Meatball, Niwort - that's pretty much what Cannondale said, you're lucky to be alive and we'll sell you another frame at 'base' cost, which is lovely but I don't know where I'm going to find that £600

how much can you get a six13 Pro frame for Stateside these days? 

:idea: Hey check the date this thread started


----------



## Magsdad (Jun 29, 2005)

*Quick!!!!*

Get me some dental floss, pine cones, mascara (preferably Atomic Orange) and a ham sandwich!


----------



## fabsroman (Jul 14, 2006)

Glad to see that it was the bike broken in half and not you. In a race I participated in, a guy ended up being paralyzed from the waist down during a crash. That was horrible.
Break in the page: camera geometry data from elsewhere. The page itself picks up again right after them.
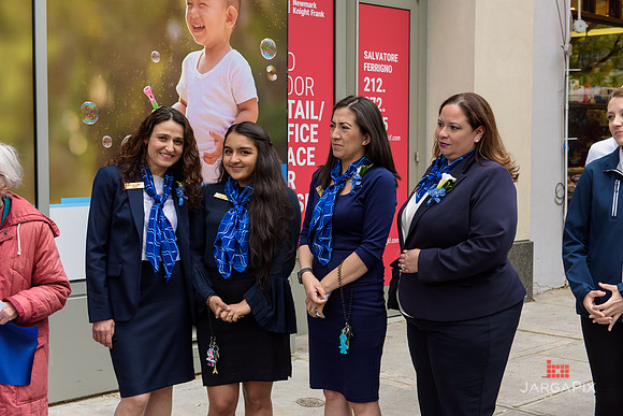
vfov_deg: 24.2
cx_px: 312
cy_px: 208
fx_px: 969
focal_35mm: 56
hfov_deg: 35.6
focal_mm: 56
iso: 200
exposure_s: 1/250
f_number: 5
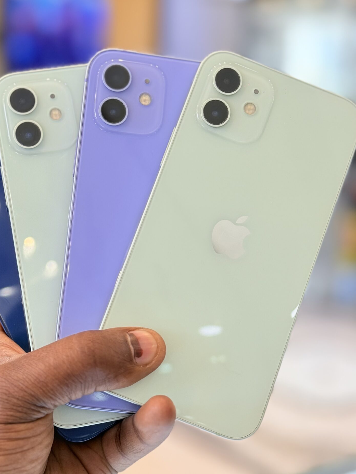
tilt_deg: -8.5
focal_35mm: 66
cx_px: 128
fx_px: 905
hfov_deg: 22.2
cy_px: 254
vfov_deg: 29.4
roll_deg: -1.4
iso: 50
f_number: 1.78
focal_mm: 6.76
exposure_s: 1/100
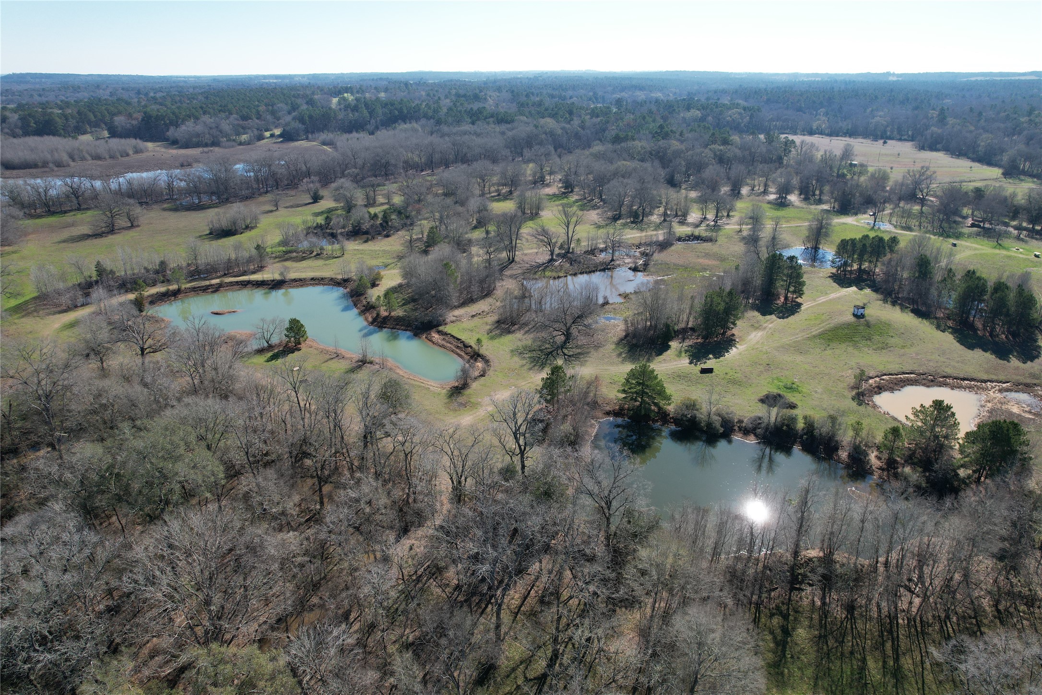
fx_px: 637
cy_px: 348
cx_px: 521
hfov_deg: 78.6
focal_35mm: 22
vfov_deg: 57.2
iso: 200
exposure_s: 1/1600
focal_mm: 8.38
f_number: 2.8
I used to race a lot 20 years ago and I had my fair share of wrecks. About 6 in all, and 3 of them were pretty good. However, I was riding a steel frame and it pretty much came out of all of them unscathed except for some pain wear. Ended up bending the downtube shifter one time so bad that it was touching the frame and it left an impression in the paint where it had impacted. The rims were a little bent once or twice, but nothing the mechanic and a hammer couldn't fix. I am still riding the bike today, even though I am looking for an upgrade. Of course, nowadays I wouldn't recommend using a hammer on anything to get it back in shape. I guess that is the good thing about steel frames, they can take a lickin and they keep on tickin,


----------



## omniviper (Sep 18, 2004)

whoa~! thats a pretty bad wreck. glad you're okay.

so uhmm if you think of giving away the bike you know where to find me


----------